Goldman Sachs has agreed to a $3.9 billion settlement with Malaysia as it begins to put behind it a kleptocracy scandal that changed the course of politics in the country.
Malaysian prosecutors filed charges in 2018 against several Goldman units for their role in helping to raise billions of dollars for a sovereign wealth fund known as 1MDB that officials were later found to be using as a personal piggy bank. The scandal led to the ouster of Malaysia’s former prime minister, Najib Razak, and a far-reaching foreign bribery and corruption investigation by U.S. prosecutors against the bank and the purported mastermind of the scheme, Malaysian financier Jho Low.

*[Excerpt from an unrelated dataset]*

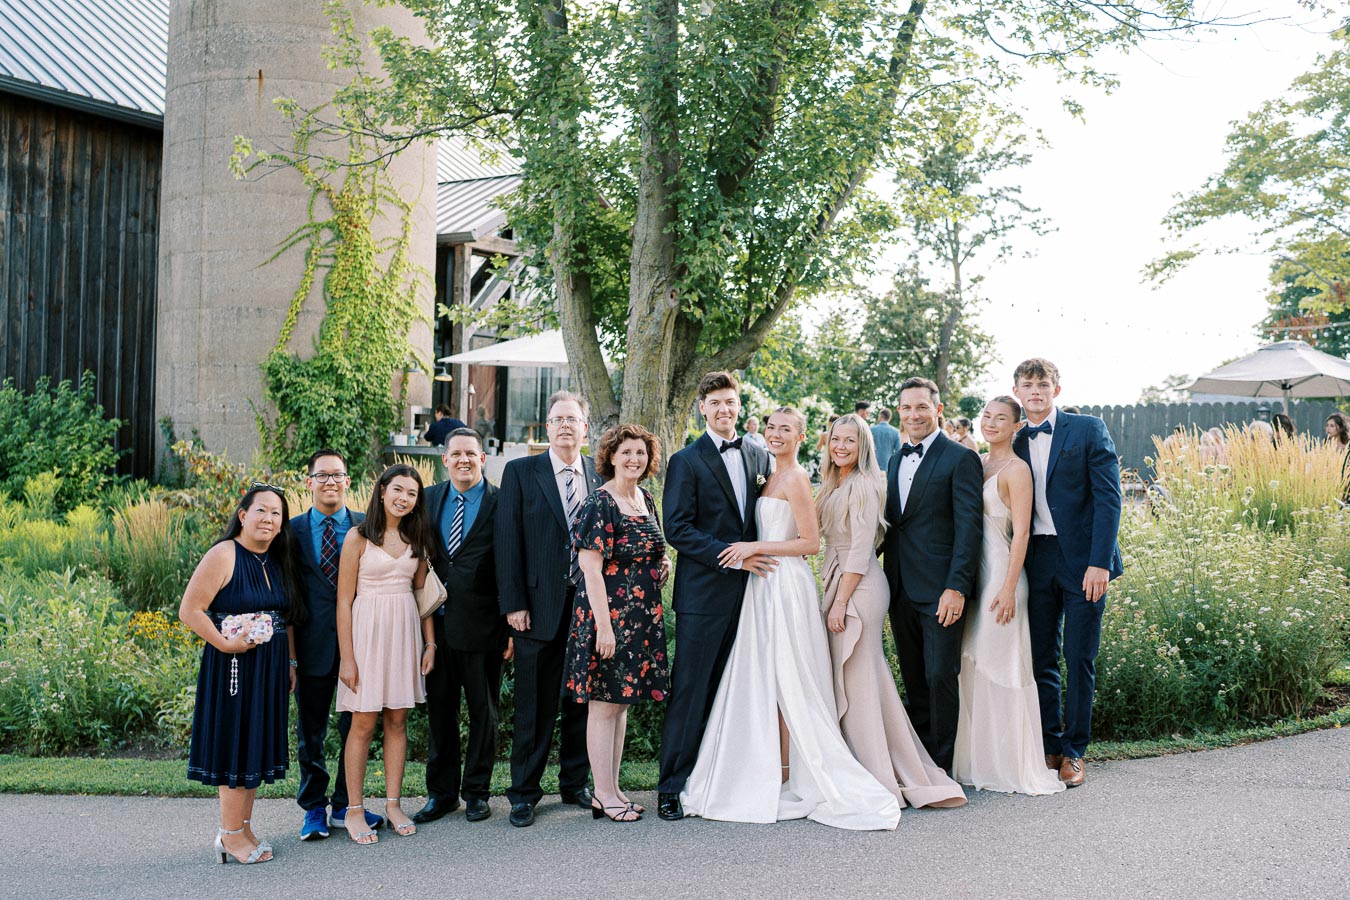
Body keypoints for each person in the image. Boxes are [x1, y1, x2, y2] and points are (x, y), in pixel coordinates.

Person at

Malaysia said Friday that the Wall Street bank would pay $2.5 billion to resolve the case. Goldman also pledged to cover any shortfall from the sale of $1.4 billion in assets that have been seized by government authorities, including a $250 million yacht, several U.S. hotels, a $35 million Bombardier jet and an Oscar that once belonged to Marlon Brando.
“This settlement represents assets that rightfully belong to the Malaysian people,” the country’s ministry of finance said in a statement Friday evening.
The Malaysian government had previously said it would seek criminal fines in excess of $2.7 billion and had charged more than a dozen executives at the bank with fraud. Under the settlement, the criminal charges against Goldman and those executives were dismissed.
Goldman said in a statement the deal with Malaysia “is an important step towards putting the 1MDB matter behind us.”
But the bank still must still resolve the investigations by prosecutors and bank regulators in the United States.
U.S. prosecutors contend that as much as $4.5 billion was pilfered from the sovereign wealth fund — officially known as 1Malaysia Development Berhad — into the bank accounts of Low, Najib, his family and his friends. Goldman Sachs helped the fund to raise $6.5 billion in 2012-13 through a series of bond sales, $2.5 billion of which authorities say was then diverted to senior officials.
Goldman Sachs, which received $600 million in payments for its bond work, has consistently denied any wrongdoing.